Thursday, April 14, 2016

The Next Heart Transplant Could be from a Pig!


Thanks to research that is currently being done, people waiting for organs may soon be able to receive organ donations from pigs.  The current research is housed at the National Institute of Health in Bethesda, Maryland.  Over the last 10 years they have been transplanting pig hearts into baboons to see if they could survive with them.  On a daily basis, about 22 people die waiting for an organ that they need.  The researchers at the NIH have been able to keep a baboon alive for 3 years!! These shocking results do not mean that they can start using pig organs in humans yet, but they are one step closer.  People never believed in transplanting organs from one species to another, which is known as xenotransplantation.


When an organ is moved from one species to another, it may provoke an intense attack from the host’s immune system. The researchers have been working with different drugs to try to stop such an intense immune response.  One they found to work the best was CD40.  This drug blocks the communication that occurs between certain immune cells. It works by binding to a receptor in the surface of the cells.  They were using CD40 along with Heparin, a blood-thinning drug, to see if it would prevent the immune response in the baboons with the implanted pig hearts.  It worked while the baboons were on the drug, but once the researchers took the drug away and it left the system, they started to reject the hearts.   These experiments proved that if humans started to receive pig organs, they might have to be on a drug to support their immune system and prevent infection.

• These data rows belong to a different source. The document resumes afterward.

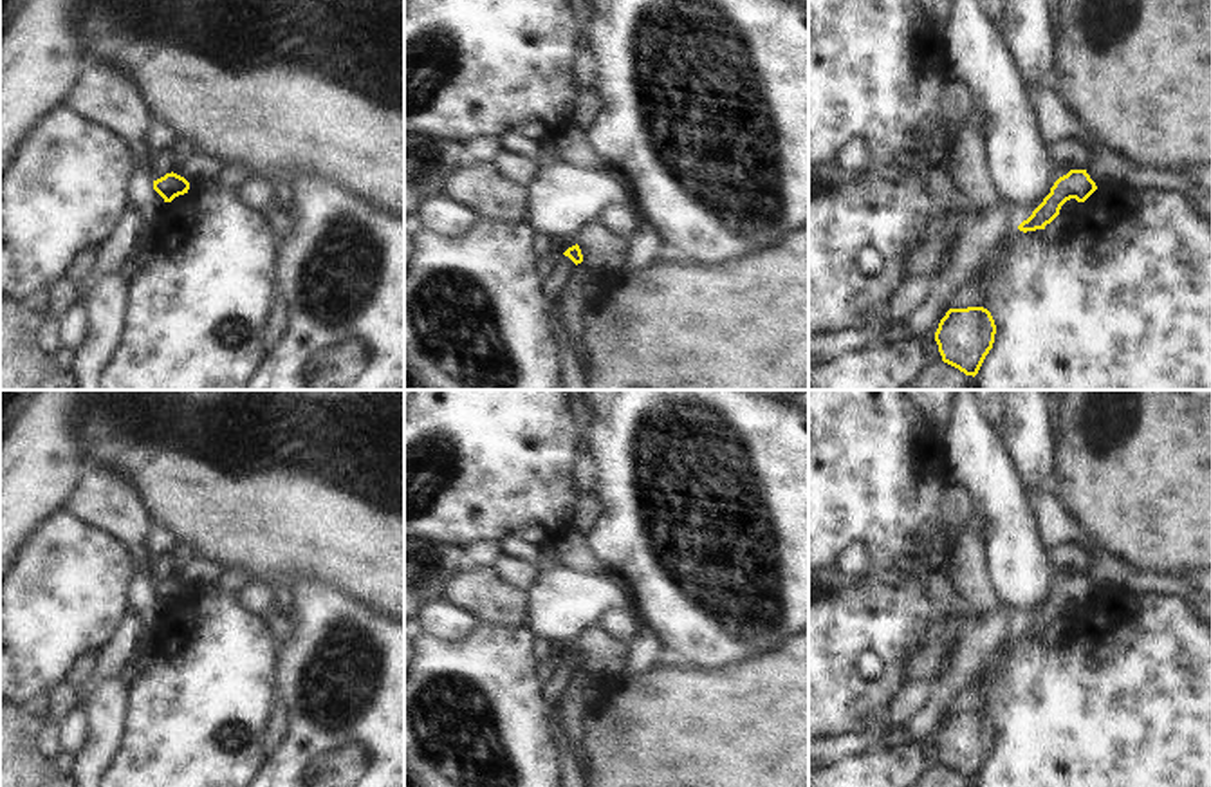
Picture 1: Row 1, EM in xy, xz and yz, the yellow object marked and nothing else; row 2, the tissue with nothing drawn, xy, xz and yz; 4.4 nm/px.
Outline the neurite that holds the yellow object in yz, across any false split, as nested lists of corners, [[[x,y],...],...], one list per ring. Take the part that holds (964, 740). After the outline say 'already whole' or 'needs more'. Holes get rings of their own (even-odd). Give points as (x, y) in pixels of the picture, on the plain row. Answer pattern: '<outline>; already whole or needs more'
[[[949,713],[938,727],[935,745],[944,767],[975,782],[993,753],[994,738],[996,729],[987,713]]]; already whole

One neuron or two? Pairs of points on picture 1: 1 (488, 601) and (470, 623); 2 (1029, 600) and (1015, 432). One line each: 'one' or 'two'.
1: two
2: two

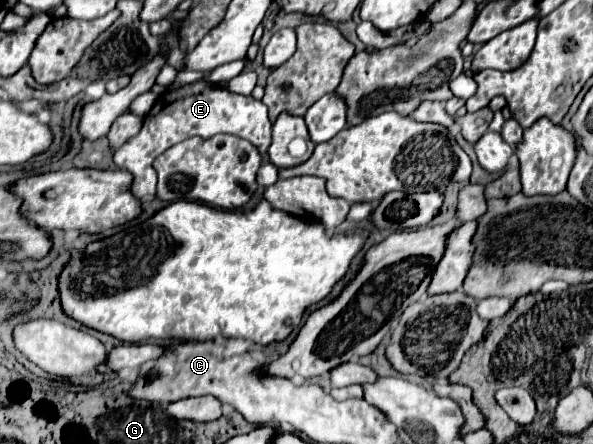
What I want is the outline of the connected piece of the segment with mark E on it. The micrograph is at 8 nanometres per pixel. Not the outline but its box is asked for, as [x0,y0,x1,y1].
[114,82,272,200]

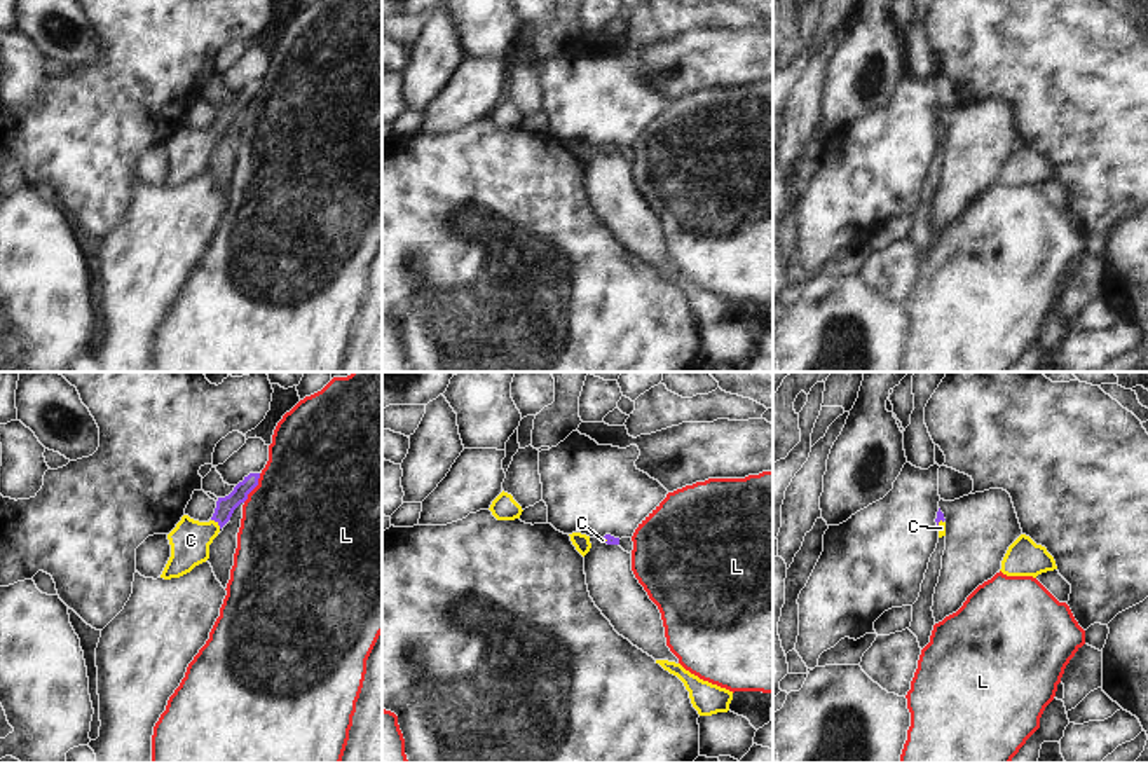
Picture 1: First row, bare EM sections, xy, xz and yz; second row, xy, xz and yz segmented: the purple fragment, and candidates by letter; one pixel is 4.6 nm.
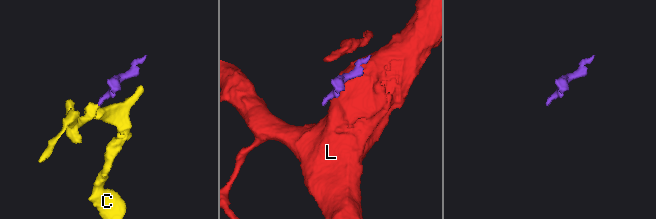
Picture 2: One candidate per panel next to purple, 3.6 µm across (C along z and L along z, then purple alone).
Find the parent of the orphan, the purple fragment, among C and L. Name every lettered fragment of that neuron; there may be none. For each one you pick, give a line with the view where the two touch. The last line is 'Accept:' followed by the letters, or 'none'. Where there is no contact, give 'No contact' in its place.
C: Touches purple in xy
Accept: C

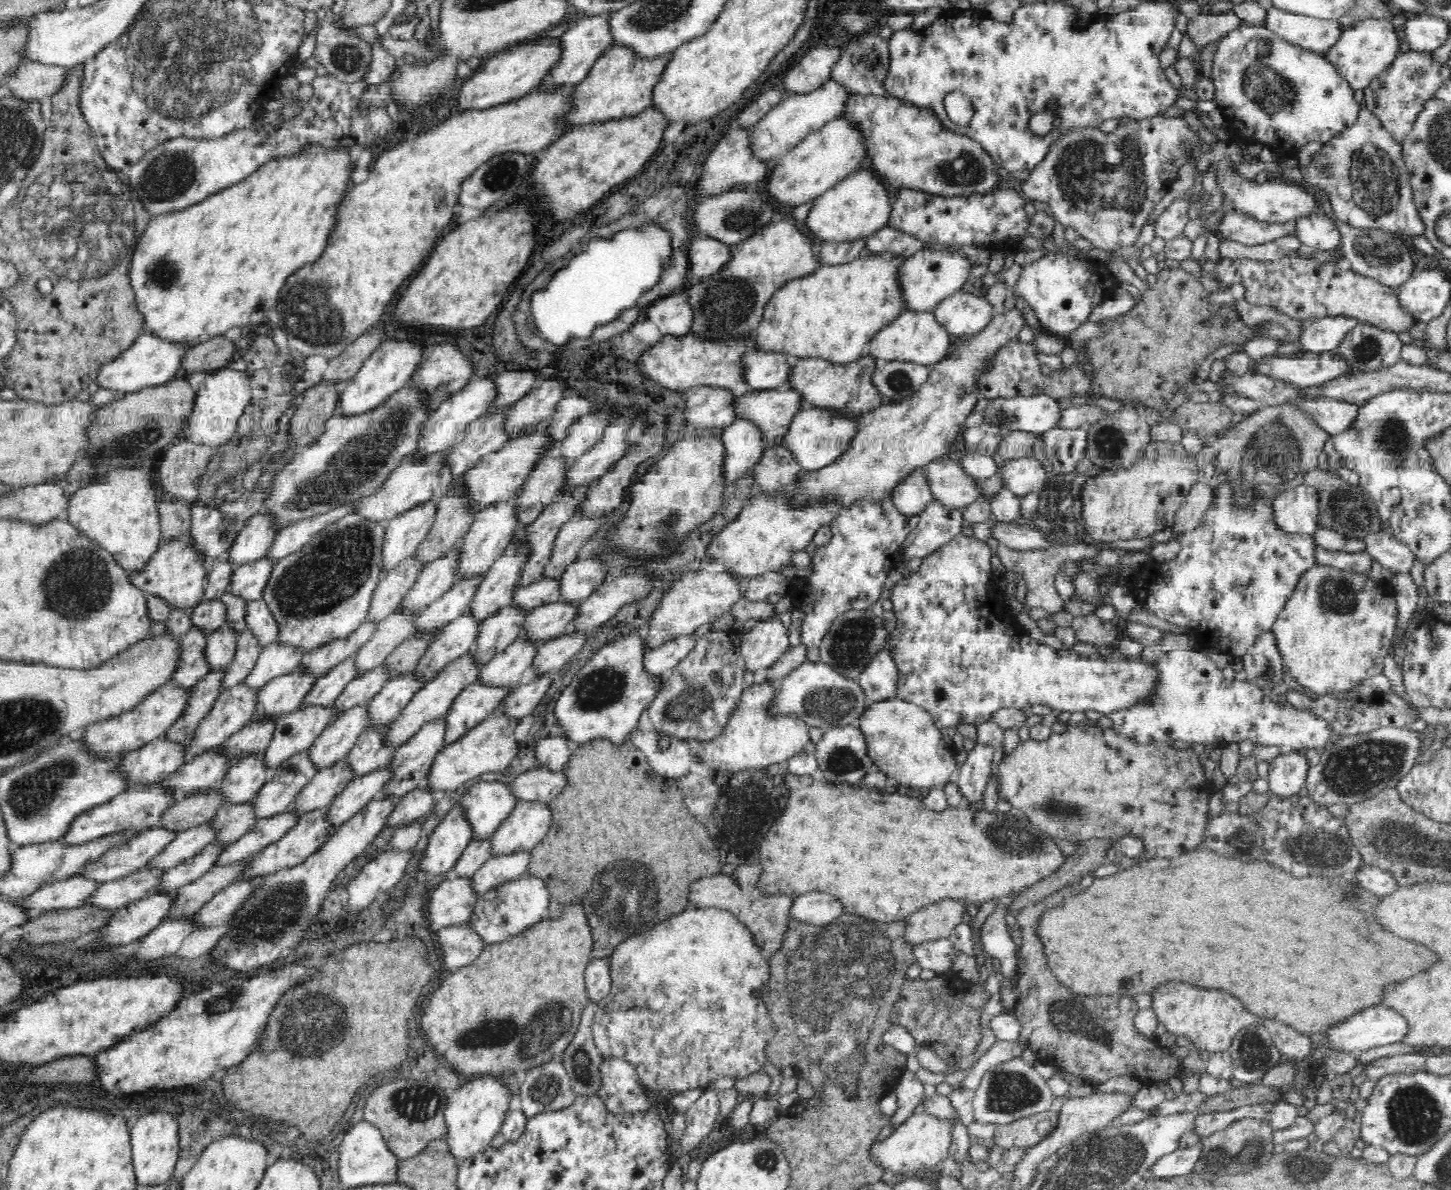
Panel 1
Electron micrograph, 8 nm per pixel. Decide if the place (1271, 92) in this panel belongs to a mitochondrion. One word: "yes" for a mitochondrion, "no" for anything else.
yes

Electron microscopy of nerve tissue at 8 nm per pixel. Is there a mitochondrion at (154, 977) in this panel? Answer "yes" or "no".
no

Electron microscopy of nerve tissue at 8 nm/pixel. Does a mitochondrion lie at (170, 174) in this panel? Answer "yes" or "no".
yes

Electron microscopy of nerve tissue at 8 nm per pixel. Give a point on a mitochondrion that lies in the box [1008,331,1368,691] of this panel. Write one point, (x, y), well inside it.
(1274, 444)

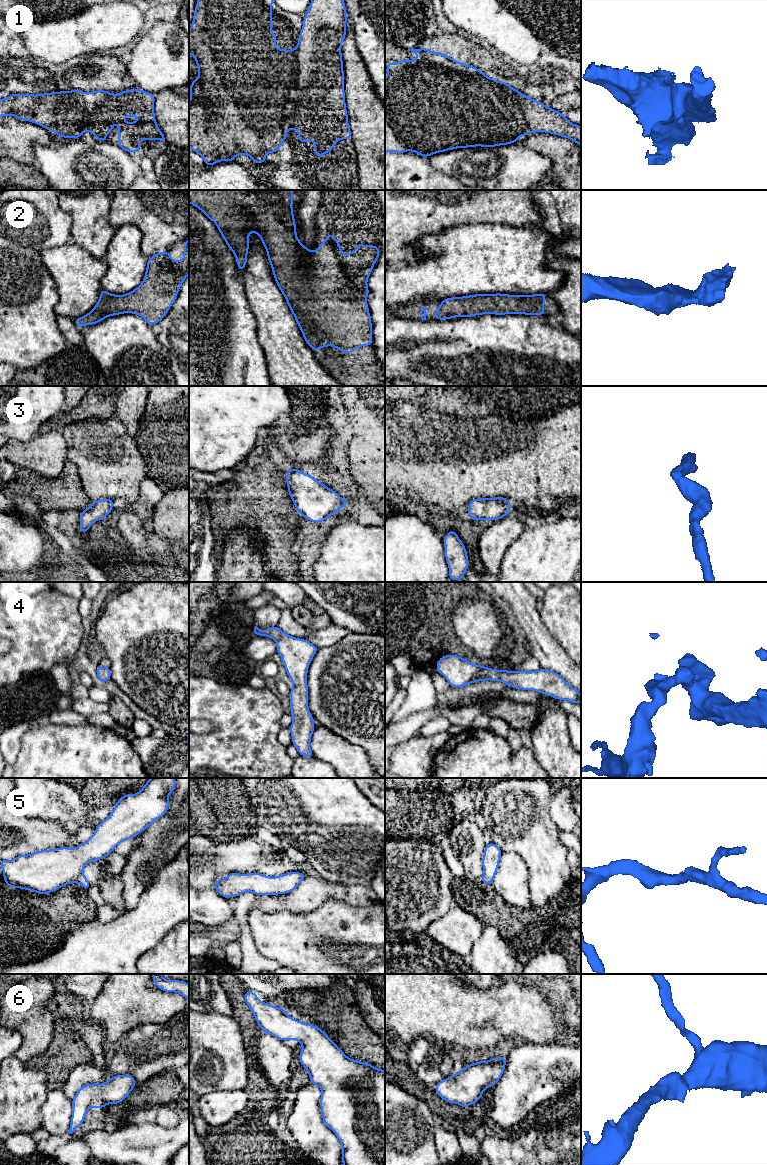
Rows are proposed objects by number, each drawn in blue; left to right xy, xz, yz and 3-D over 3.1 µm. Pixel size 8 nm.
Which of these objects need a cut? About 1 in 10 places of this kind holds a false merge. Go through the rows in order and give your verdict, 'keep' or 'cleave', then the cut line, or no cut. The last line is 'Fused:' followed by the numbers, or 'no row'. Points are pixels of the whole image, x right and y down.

This is one step closer to being able to save more lives.  I knew that they were trying to get pig organs to be able to be transplanted in humans, but I never knew that they were this far into the research. Hopefully someday they will be able to make the pig organ work in humans without an immune response.  They are working diligently to delete the gene that causes the response in the host's body.  

1 comment:

  1. This is actually a really interesting article and I think this could definitely help a lot of people. But the only concern I have is that you'd have to be on a drug to support their immune system and prevent infection. Would this be for the rest of your life while you have this heart?